We're at the time of Advent, where it talks a lot about preparing our hearts for the coming of the Lord. And John the Baptist talks a lot about repentance, about making straight the way of the Lord. And what on earth does that look like? Well, it has nothing to do with pointing out everyone else's problems ,and feeling comfortable doing it, nah, it has to do with the dragons and monsters that are in my own life. The Christian ethos says that everyone's sin is their business, and that means that your sin is yours. It's tough medicine, to be sure.
I can't control what happens in Washington. I can't control what happens in Hartford, or in Basra, or in Tehran, or in Beslan, or any of these other places. I'm lucky if I can control, for just a moment, the monster in the mirror at 3825 Hillsdale St.
I hope everyone can find some degree of peace over Christmas this year. I hope everyone can find some space in which they are confident in who they are, in what they believe, and in a loving God who allows us to be free, with real consequences, but at the same time promises that like in good horror movies, the monsters don't win. The monsters get defeated.

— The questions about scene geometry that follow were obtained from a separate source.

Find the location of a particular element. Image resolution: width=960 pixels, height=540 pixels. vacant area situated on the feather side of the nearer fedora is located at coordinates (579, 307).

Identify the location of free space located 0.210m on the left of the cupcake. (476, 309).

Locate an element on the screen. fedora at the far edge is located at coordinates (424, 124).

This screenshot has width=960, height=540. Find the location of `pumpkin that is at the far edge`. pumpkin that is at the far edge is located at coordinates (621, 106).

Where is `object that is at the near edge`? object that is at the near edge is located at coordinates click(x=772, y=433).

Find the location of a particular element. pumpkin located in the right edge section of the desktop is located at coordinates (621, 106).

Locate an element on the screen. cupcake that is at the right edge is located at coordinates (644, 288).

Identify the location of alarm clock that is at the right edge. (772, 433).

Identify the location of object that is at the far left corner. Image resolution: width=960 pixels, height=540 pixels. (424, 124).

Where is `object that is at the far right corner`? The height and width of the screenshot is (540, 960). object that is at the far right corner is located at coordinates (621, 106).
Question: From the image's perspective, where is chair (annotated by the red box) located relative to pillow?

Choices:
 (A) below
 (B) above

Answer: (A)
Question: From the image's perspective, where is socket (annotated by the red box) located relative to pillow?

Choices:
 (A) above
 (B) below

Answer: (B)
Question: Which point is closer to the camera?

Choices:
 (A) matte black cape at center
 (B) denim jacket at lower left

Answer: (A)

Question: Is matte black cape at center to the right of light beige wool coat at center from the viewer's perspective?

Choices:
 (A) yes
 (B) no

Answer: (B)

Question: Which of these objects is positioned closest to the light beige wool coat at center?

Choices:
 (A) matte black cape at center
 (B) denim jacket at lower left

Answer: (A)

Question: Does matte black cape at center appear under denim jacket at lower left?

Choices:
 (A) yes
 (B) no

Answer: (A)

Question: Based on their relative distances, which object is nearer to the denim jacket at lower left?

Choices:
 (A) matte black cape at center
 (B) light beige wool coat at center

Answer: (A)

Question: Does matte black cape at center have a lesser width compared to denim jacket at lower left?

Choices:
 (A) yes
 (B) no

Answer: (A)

And the greatest of all monsters, death, is no exception. That's what Christmas is all about, you know, that days and weeks like these don't win. They aren't victorious.
I'm going to leave us all with the verse from 'for all the saints' that always gives me the chokies. Happy Christmas everyone. The light shines in the darkness, but the darkness has not overcome it. It's dark right now, but Christ the light has come.